Machine Learning projects may seem complicated at first glance, but in reality, they follow a systematic flow that, once understood, makes the whole process quite straightforward. In this blog, we will provide a comprehensive guideline to help you navigate your machine learning projects smoothly.
Let's first sing a song to kickoff this blog
In a nutshell, what are we gonna talk about
It's 6 basic steps - no matter what ML project or framework you're working with - it's usually always 6 steps. In this section, I'll be covering them in short but moving ahead, I'll share resources for templates and tricks for each step. Let's hear em out!
0. Become One with the Data
The initial step to every machine learning project is understanding your data. Make sure you visualise your data in as many ways as possible to gain insights. This could include checking the distribution of your data, identifying potential outliers, and understanding the relationship between different variables.
1. Preprocessing Your Data
Raw data is rarely ready for a machine learning model. You must preprocess your data to optimize it for learning. This may include tasks such as cleaning, normalization, and standardization of values.
When dealing with large datasets, it's common to divide them into smaller subsets known as "batches". A batch is a subset of the dataset that the model looks at while training. This is done because processing large datasets might not fit into the memory of your processor, and trying to learn patterns in the entire dataset in one go could result in the model not learning very well.
2. Creating a Model
Starting with a baseline model is an excellent approach for any machine learning project. A "baseline" is a relatively simple, existing model that you set up when you start your machine learning experiment. As you progress, you try to beat the baseline by experimenting with more complex or suitable models. Here you can explore the State of the Art algorithms to identify suitable models for your project.
3. Compiling and Fitting the Model
Once you have decided on your model, the next step is to compile it. This step involves defining the loss function, optimizer, and the evaluation metrics. After compiling, fit your model to the training data, allowing it to learn the underlying patterns.
4. Evaluating the Model
After your model has been fitted, it's time to evaluate its performance. Use your test data to evaluate how well the model generalizes to unseen data. This will give you an idea about how your model might perform in real-world scenarios.
5. Hyperparameter Tuning
In order to improve the model's performance, you will need to tune its hyperparameters. This process involves experimenting with various values for different hyperparameters to find the combination that provides the best performance.
Remember, overfitting and underfitting are two crucial aspects to consider during hyperparameter tuning. If your model is overfitting, consider using techniques such as data augmentation, regularization layers, or increasing your data. These techniques can help your model generalize better.
6. Iterate Until Satisfied
The above steps are not a one-time process. You might need to iterate over them several times before you achieve a satisfactory model performance. Keep experimenting until you have optimized your model.

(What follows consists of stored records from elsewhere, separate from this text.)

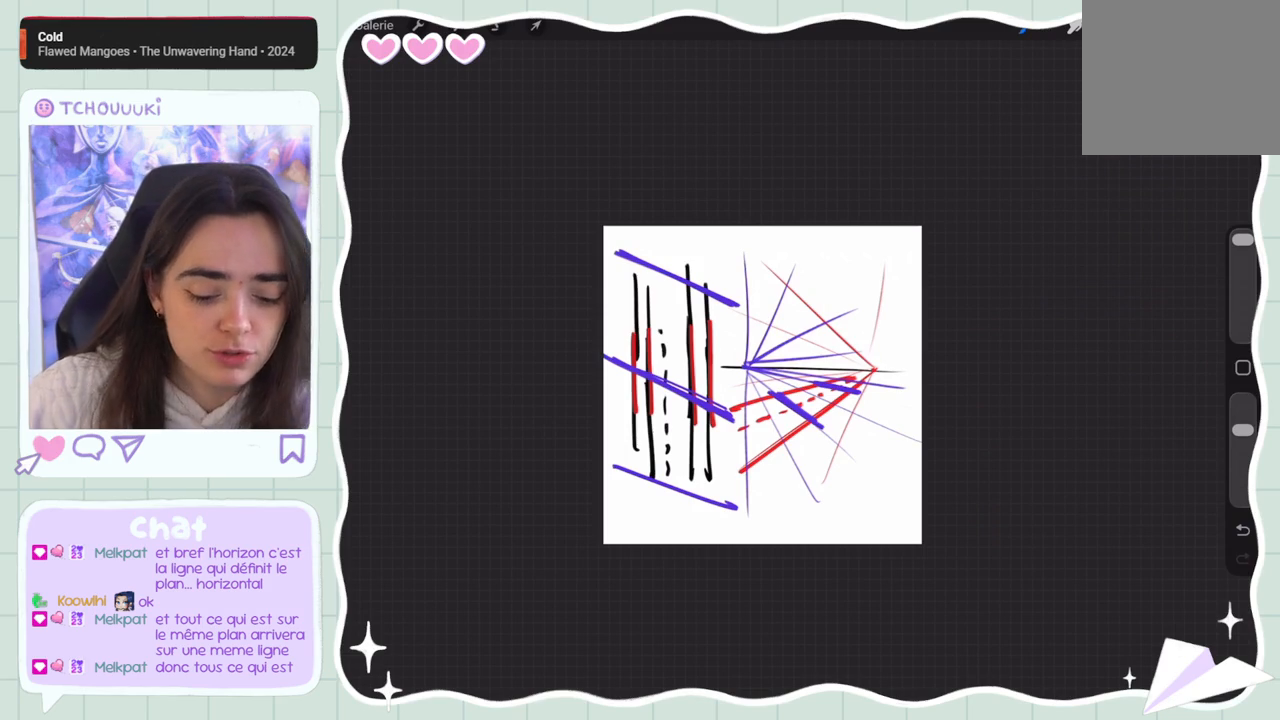
{"buttons": ["R1"], "events": []}
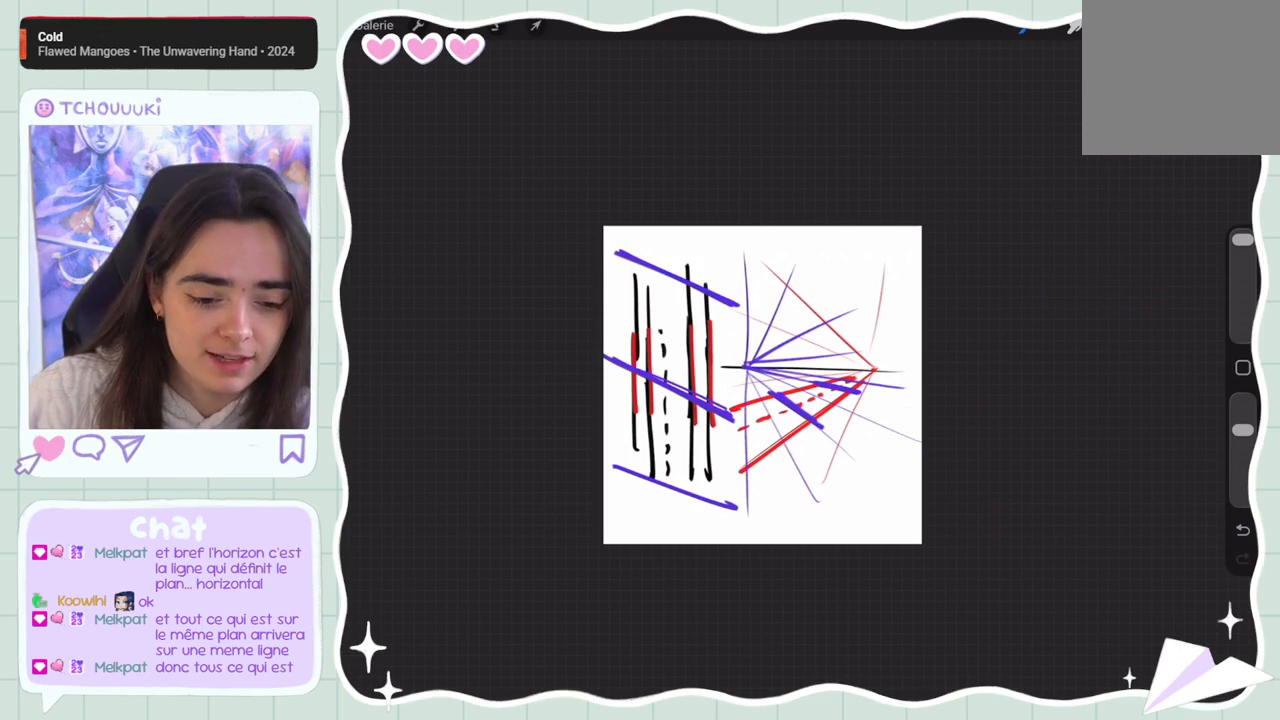
{"buttons": ["R1"], "events": []}
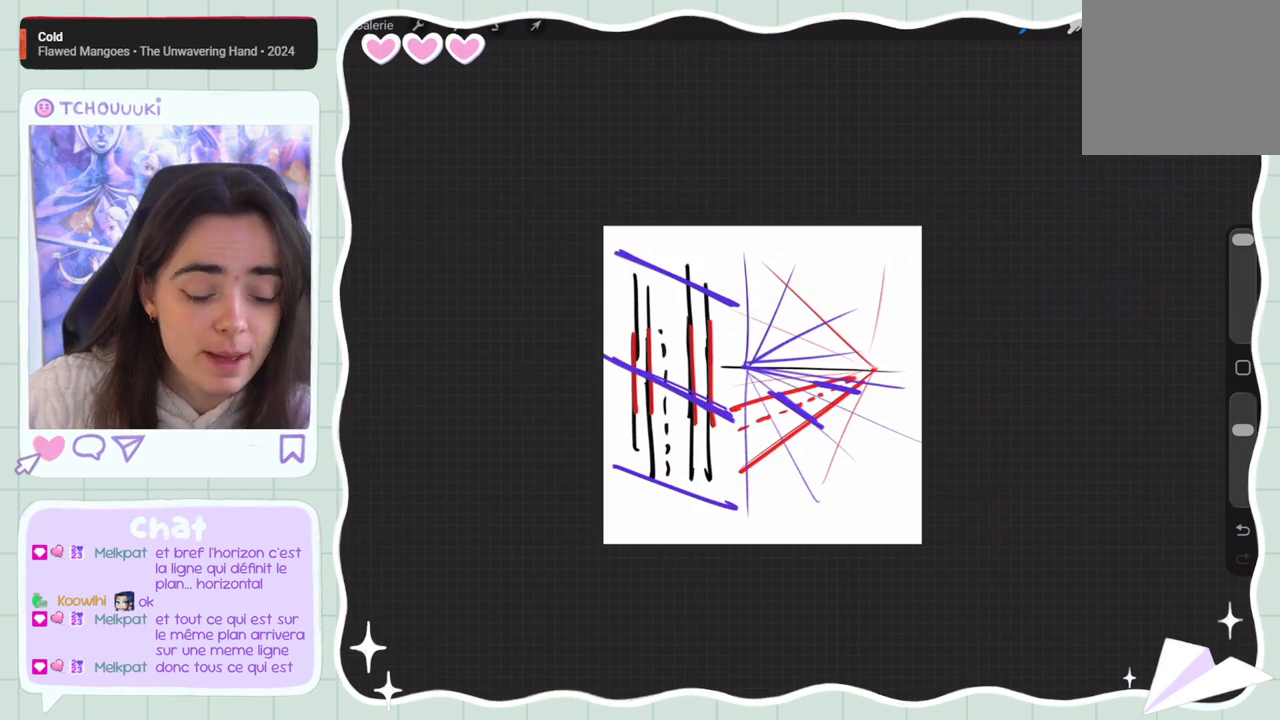
{"buttons": ["R1"], "events": []}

8. Explore Advanced Techniques for Improvement
Once you have beaten your baseline, you can start exploring advanced techniques to further improve the performance of your model. This could involve adding more layers to your model, training for a longer period, finding an ideal learning rate, using more data, or using transfer learning.
Deep Diving into templates and tricks
Processing the Data
The first step in any machine learning project is to preprocess your data. Data augmentation and data shuffling are critical aspects of this stage.

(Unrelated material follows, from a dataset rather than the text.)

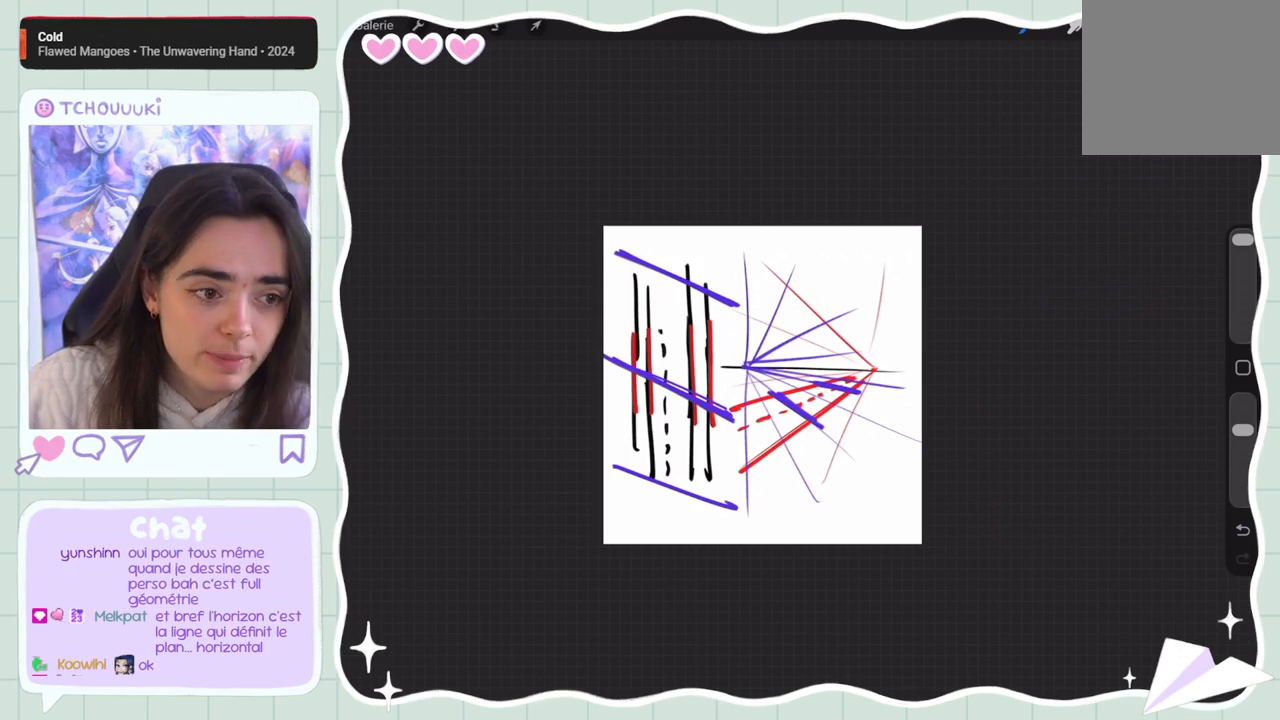
{"buttons": ["R1"], "events": []}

Data augmentation is a technique used to increase the diversity of your data by making slight modifications to it, thereby enabling your model to learn more generalizable patterns. This technique is especially effective in image data, where actions such as rotating, flipping, and cropping an image can help diversify your dataset.
Shuffling data is essential to disrupt any inherent order that may exist in your dataset, such as all examples of a particular class clustered together. Shuffling ensures your model is exposed to various classes during training and avoids overfitting to a specific class. If your model displays erratic accuracy while training, consider shuffling your data.
When processing your data, you may consider various scaling techniques to standardize your dataset. For example:
- StandardScaler can give each feature zero-mean and unit standard deviation.
- MinMaxScaler provides a non-distorting, light-touch transformation.
- RobustScaler is useful for reducing the influence of outliers.
- Normalizer provides row-based normalization, using l1 or l2 normalization.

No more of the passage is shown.